======== Document excerpt
Lesson 7: Repository Pattern — Abstracting storage -

Every backend developer eventually writes the same code: a function that takes a database connection, runs a query, maps the rows to a struct, and returns it. Then you write another one. And another. Pretty soon your business logic is tangled up with SQL strings and connection pool handles, and testing anything requires a running database.

The Repository pattern fixes this. It’s old — Martin Fowler wrote about it in 2002 — but the way Rust implements it is genuinely different from what you’d do in Java or C#. Rust’s trait system, combined with generics and lifetimes, gives you a repository abstraction that’s zero-cost in production and trivially mockable in tests.

The Core Idea

A Repository is an abstraction over data storage. Your business logic talks to the repository trait. The concrete implementation talks to Postgres, SQLite, Redis, or an in-memory HashMap. The business logic doesn’t know and doesn’t care.

Let’s build one. First, the domain types:

use std::time::SystemTime;

#[derive(Debug, Clone, PartialEq)]
pub struct Article {
    pub id: ArticleId,
    pub title: String,
    pub body: String,
    pub author_id: UserId,
    pub published: bool,
    pub created_at: SystemTime,
    pub updated_at: SystemTime,
}

#[derive(Debug, Clone, Copy, PartialEq, Eq, Hash)]
pub struct ArticleId(pub u64);

#[derive(Debug, Clone, Copy, PartialEq, Eq, Hash)]
pub struct UserId(pub u64);

Newtype IDs — ArticleId and UserId — prevent you from accidentally passing a user ID where an article ID is expected. Cheap trick, massive payoff.

The Repository Trait

#[derive(Debug, Clone)]
pub struct ArticleFilter {
    pub author_id: Option<UserId>,
    pub published_only: bool,
    pub search_term: Option<String>,
}

impl Default for ArticleFilter {
    fn default() -> Self {
        Self {
            author_id: None,
            published_only: false,
            search_term: None,
        }
    }
}

pub trait ArticleRepository {
    type Error: std::fmt::Debug;

    fn find_by_id(&self, id: ArticleId) -> Result<Option<Article>, Self::Error>;
    fn find_all(&self, filter: &ArticleFilter) -> Result<Vec<Article>, Self::Error>;
    fn save(&mut self, article: &Article) -> Result<(), Self::Error>;
    fn delete(&mut self, id: ArticleId) -> Result<bool, Self::Error>;
    fn next_id(&self) -> Result<ArticleId, Self::Error>;
}

A few design choices worth noting:

Associated type for errors — type Error. Each backend has different error types. Postgres gives you sqlx::Error, an in-memory store gives you Infallible. The associated type lets each implementation use its natural error without forcing everything through a common error enum.
================
======== Data excerpt
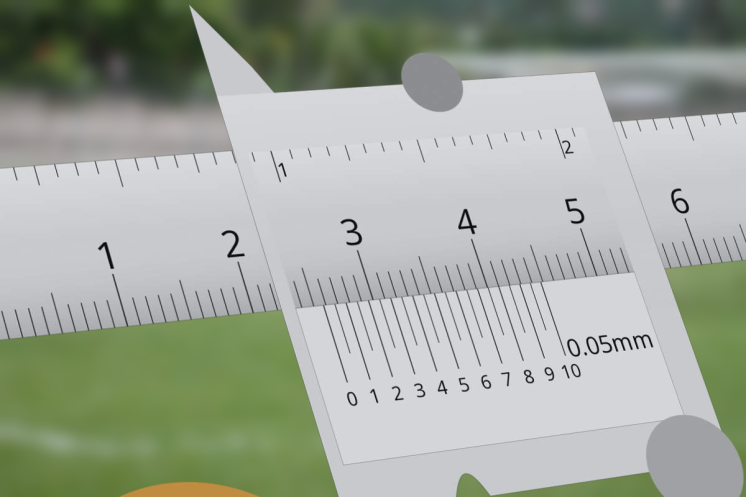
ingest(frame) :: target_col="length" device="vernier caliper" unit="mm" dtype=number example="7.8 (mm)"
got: 25.8 (mm)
================
▶ **Questions on the material**:
1. According to the repository pattern lesson, why does the ArticleRepository trait declare an associated type for errors? Answer in one to three sentences.
2. In the repository pattern lesson, who wrote about the Repository pattern in 2002?
3. Write the next part of the repository pattern lesson, beginning immediately after its final sentence about the associated error type.
The listing is not required for this work.

▶ **Task-by-task results**:
1. Each storage backend produces a different error type; for example, Postgres yields sqlx::Error, while an in-memory store yields Infallible. The associated type lets each implementation use its natural error type instead of forcing every backend through a common error enum.

2. Martin Fowler.

3.
find_by_id returns Option — the absence of an entity isn’t an error, it’s a valid result. This is idiomatic Rust. Compare to Java repositories that throw EntityNotFoundException — that’s control flow via exceptions, and it’s terrible.

&mut self for writes, &self for reads — the borrow checker enforces read/write separation at the type level. You can’t accidentally call save if you only have a shared reference.

In-Memory Implementation (for Tests)

use std::collections::HashMap;

pub struct InMemoryArticleRepo {
    articles: HashMap<ArticleId, Article>,
    next_id: u64,
}

impl InMemoryArticleRepo {
    pub fn new() -> Self {
        Self {
            articles: HashMap::new(),
            next_id: 1,
        }
    }

    pub fn with_seed(articles: Vec<Article>) -> Self {
        let max_id = articles.iter().map(|a| a.id.0).max().unwrap_or(0);
        let map: HashMap<_, _> = articles.into_iter().map(|a| (a.id, a)).collect();
        Self {
            articles: map,
            next_id: max_id + 1,
        }
    }
}

impl ArticleRepository for InMemoryArticleRepo {
    type Error = std::convert::Infallible;

    fn find_by_id(&self, id: ArticleId) -> Result<Option<Article>, Self::Error> {
        Ok(self.articles.get(&id).cloned())
    }

    fn find_all(&self, filter: &ArticleFilter) -> Result<Vec<Article>, Self::Error> {
        let results: Vec<Article> = self
            .articles
            .values()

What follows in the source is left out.